Vários desses estados exigem advertências de saúde nos rótulos dos produtos canábicos, mas o Oregon é o único estado que atualmente exige avisos em em dispensários a respeito do uso de maconha por mulheres grávidas.

Riscos

Há pesquisas que apontam ainda dificuldades de atenção durante a infância e pontuações mais baixas do que a média em resolução de problemas. Principal ingrediente ativo da maconha, o THC foi encontrado no leite de mulheres canabistas durante a amamentação.

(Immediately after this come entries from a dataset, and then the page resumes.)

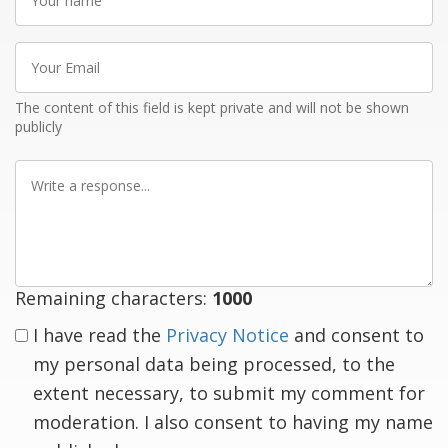
name
Your
Email
The content of this field is kept private and will not be shown
publicly
Write
a
response
Remaining characters:
1000
I have read the
Privacy Notice
and consent to
my personal data being processed, to the
extent necessary, to submit my comment for
moderation. I also consent to having my name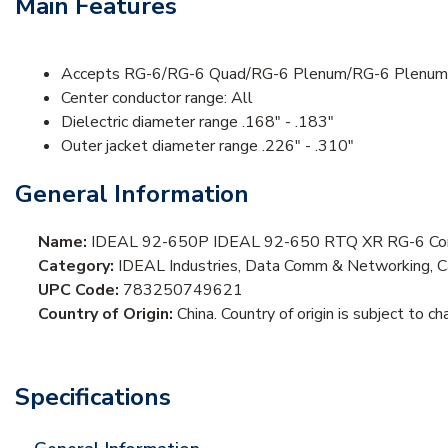
Main Features
Accepts RG-6/RG-6 Quad/RG-6 Plenum/RG-6 Plenum 
Center conductor range: All
Dielectric diameter range .168" - .183"
Outer jacket diameter range .226" - .310"
General Information
Name:
IDEAL 92-650P IDEAL 92-650 RTQ XR RG-6 Comp
Category:
IDEAL Industries, Data Comm & Networking, Ca
UPC Code:
783250749621
Country of Origin:
China. Country of origin is subject to ch
Specifications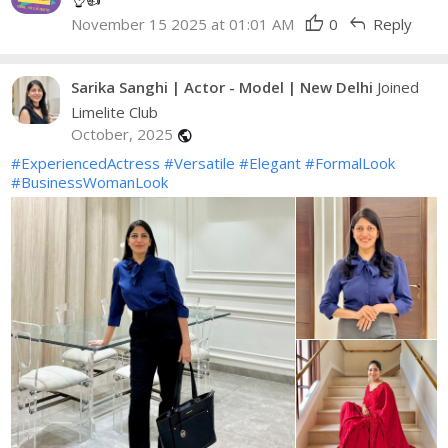
thumb_up
reply
November 15 2025 at 01:01 AM
0
Reply
Sarika Sanghi | Actor - Model | New Delhi
Joined
Limelite Club
October, 2025
public
#ExperiencedActress
#Versatile
#Elegant
#FormalLook
#BusinessWomanLook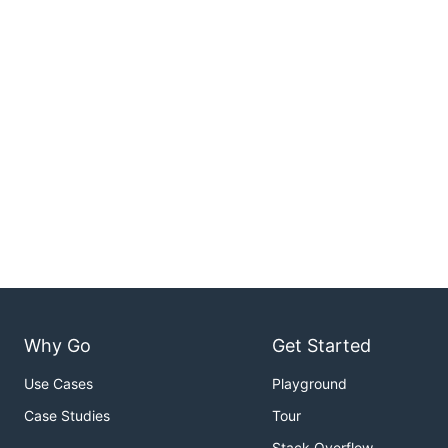
Why Go
Get Started
Use Cases
Playground
Case Studies
Tour
Stack Overflow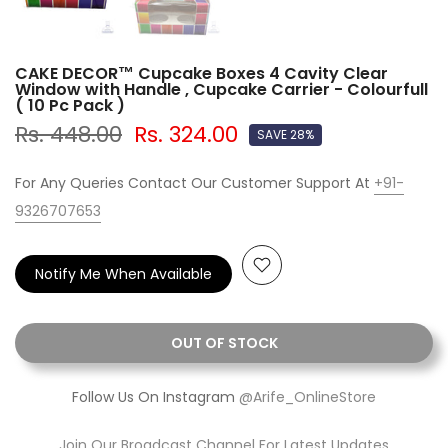
CAKE DECOR™ Cupcake Boxes 4 Cavity Clear
Window with Handle , Cupcake Carrier - Colourfull
( 10 Pc Pack )
Rs. 448.00
Rs. 324.00
SAVE 28%
For Any Queries Contact Our Customer Support At
+91-
9326707653
Notify Me When Available
OUT OF STOCK
Follow Us On Instagram
@Arife_OnlineStore
Join Our Broadcast Channel For Latest Updates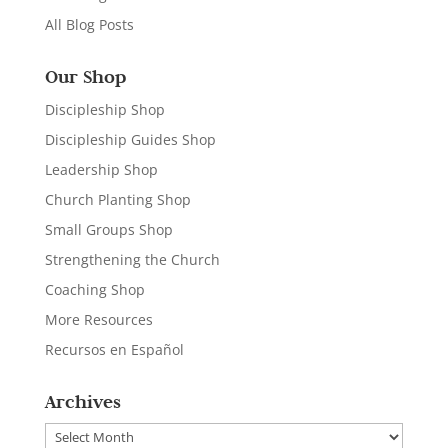
All Blog Posts
Our Shop
Discipleship Shop
Discipleship Guides Shop
Leadership Shop
Church Planting Shop
Small Groups Shop
Strengthening the Church
Coaching Shop
More Resources
Recursos en Español
Archives
Archives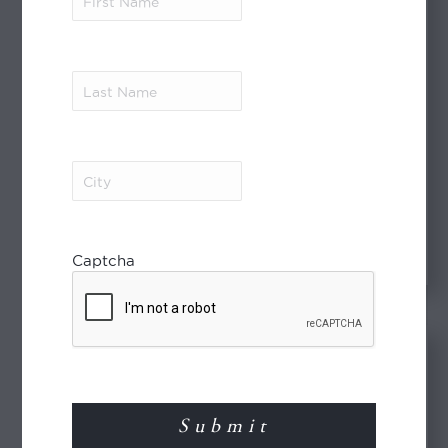
Name
(Required)
Last
Name
(Required)
The Philippines Flyer
City
(Required)
Download PDF
Captcha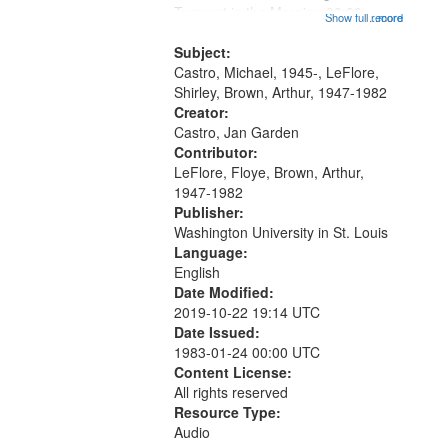
that
Trumpet in the Morning 00:00;
Show full record
...more
match
[tribute by Michael Castro 6:05];
your
[tribute by Shirley LeFlore 9:25]; A
Subject:
search
Dedication 12:45; Message...
Castro, Michael, 1945-, LeFlore,
Shirley, Brown, Arthur, 1947-1982
criteria
Creator:
Castro, Jan Garden
Contributor:
LeFlore, Floye, Brown, Arthur,
1947-1982
Publisher:
Washington University in St. Louis
Language:
English
Date Modified:
2019-10-22 19:14 UTC
Date Issued:
1983-01-24 00:00 UTC
Content License:
All rights reserved
Resource Type:
Audio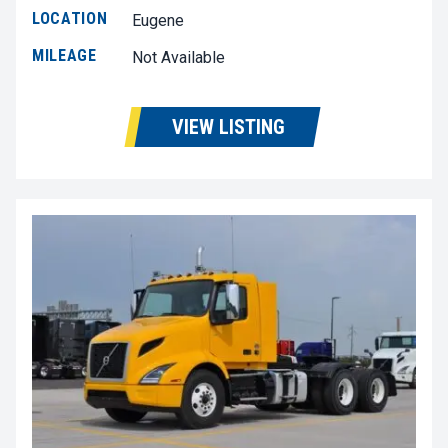
LOCATION
Eugene
MILEAGE
Not Available
VIEW LISTING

E parece haver ainda alguns dados indicando que a erva pode afetar a qualidade e a quantidade de leite materno.

“Se há avisos semelhantes para o álcool e o tabaco, então por que não fazer a mesma coisa com a maconha, uma vez que se trata da droga ilícita mais utilizada durante a gravidez?”, perguntou Dr. Diana Ramos, médica ginecologista e obstetra de Los Angeles. Segundo ela, o objetivo da entidade é fazer uma exigência federal para que os sinais de alerta sejam adotados no país.

Críticos da AMA dizem que as evidências de dano são muito inconsistentes e que não cabem comparações, pois existem mais evidências científicas dos danos do álcool e do tabaco do que a maconha.

Grávidas da Jamaica

Embora também não exista comprovação de que o uso da erva é seguro na gestação, há estudos que seguem exatamente nesta direção. Ao avaliar as mulheres grávidas que fumam maconha na Jamaica, a pesquisadora Melanie Dreher não encontrou nenhuma relação direta entre o uso de cannabis e problemas para a criança após o nascimento.

Pelo contrário, a pesquisa sugeriu que a maconha pode ter melhorado o prognóstico dos bebês na medida em que ajudou as mães a se alimentarem melhor durante a gravidez.

Dúvidas e contradições à parte, o Maryjuana alerta: se estiver grávida, não custa nada reduzir um pouco o consumo de cannabis e tentar ingerir a mínima quantidade possível de fumaça. Lembre-se que sempre há o resto da vida pra queimar tudo até a última ponta!